ODA(政府開発援助)

平成29年1月31日

原稿執筆:在メキシコ日本国大使館

メキシコと日本は“アミーゴス”

 タコスやテキーラ。ティオティワカン遺跡。カンクンの青空,白砂。メキシコは日本と同様に,多様で豊かな文化,自然を有しています。
 またメキシコは,着実に経済成長を続けています。日本との交流も400年を超える歴史があり,政治・経済・開発協力など様々な分野において,両国間の結びつきは近年一層深まっています。

日本の医療技術をメキシコへ

  TRI法について日本の医師から講義を受けるメキシコ人医師

 こうした中,2014年から2016年にかけて,我が国開発協力の一環として「経橈(けいとう)骨(こつ)動脈カテーテル法による虚血性心疾患治療普及促進事業」(ちょっと難しい名前ですが!)が行われました。
 メキシコでは,狭心症,心筋梗塞などの虚血性心疾患による死亡者は年間約6万人に上り,死因の第2位を占めています。

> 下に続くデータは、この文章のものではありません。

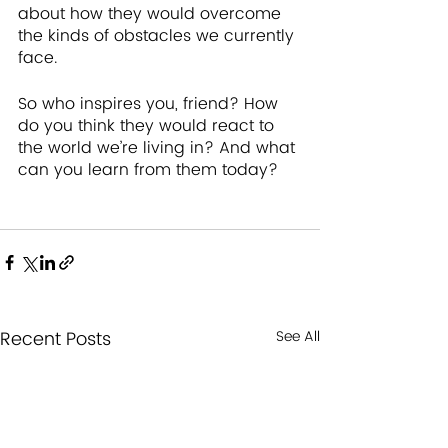
about how they would overcome 
the kinds of obstacles we currently 
face.
So who inspires you, friend? How 
do you think they would react to 
the world we’re living in? And what 
can you learn from them today?
Recent Posts
See All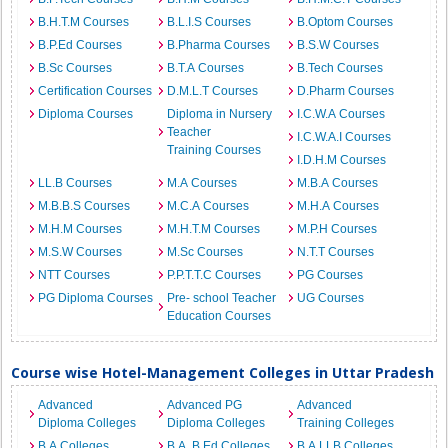
B.H.T.M Courses
B.L.I.S Courses
B.Optom Courses
B.P.Ed Courses
B.Pharma Courses
B.S.W Courses
B.Sc Courses
B.T.A Courses
B.Tech Courses
Certification Courses
D.M.L.T Courses
D.Pharm Courses
Diploma Courses
Diploma in Nursery
I.C.W.A Courses
Teacher
I.C.W.A.I Courses
Training Courses
I.D.H.M Courses
LL.B Courses
M.A Courses
M.B.A Courses
M.B.B.S Courses
M.C.A Courses
M.H.A Courses
M.H.M Courses
M.H.T.M Courses
M.P.H Courses
M.S.W Courses
M.Sc Courses
N.T.T Courses
NTT Courses
P.P.T.T.C Courses
PG Courses
PG Diploma Courses
Pre- school Teacher
UG Courses
Education Courses
Course wise Hotel-Management Colleges in Uttar Pradesh
Advanced
Advanced PG
Advanced
Diploma Colleges
Diploma Colleges
Training Colleges
B.A Colleges
B.A. B.Ed Colleges
B.A.LLB Colleges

こうした社会問題ともいえる状況下において,患者の身体的・経済的負担を軽減し,社会医療費の削減に資する治療法の導入が強く求められていました。そこで注目されたのが,日本で普及していた経橈骨動脈カテーテル法(手首の血管からカテーテルを挿入して,血流を改善する技術。TRI法と呼ばれています。)です。日本にはTRI法に精通した医師が多いことから,テルモ株式会社の協力を得て,メキシコ,ブラジル,アルゼンチン及びコロンビアの国立病院の医師に対して日本で同技術の研修を行いました。
 その結果,メキシコにおけるTRI法の普及率は,5%(2009年)から現在20%以上に増加しており,日本の医療技術がメキシコの医療水準の向上に大きく貢献しています。

  TRI法の模型実習を行うメキシコ人医師

命のカテーテルは友好の動脈へ

  TRI法普及プロジェクトのセンター開所式。登壇者は山田大使。

 こうした成果を受けて,2014年の安倍総理訪墨時には日墨保健当局間の協力枠組みが定まり,2016年度より新たに技術協力プロジェクト「TRI法に焦点をあてた低侵襲医療技術の普及プロジェクト」が始まりました。これは,メキシコ国立循環器専門病院を拠点として,日本でTRI法を学んだメキシコ人医師が主体となって,TRI法をより一層普及させるためのプロジェクトです。この先進的な二国間医療協力関係は,日本の開発協力のたまものであり,今後メキシコのみならず,中南米全体にTRI法が広まることが期待されています。
 命を救う日本のカテーテルが,太平洋を渡り,メキシコやその他の中南米諸国を繋ぐ友好の動脈になっています。

  メキシコ人医師によるTRI法の説明。聞き手はナロ保健大臣。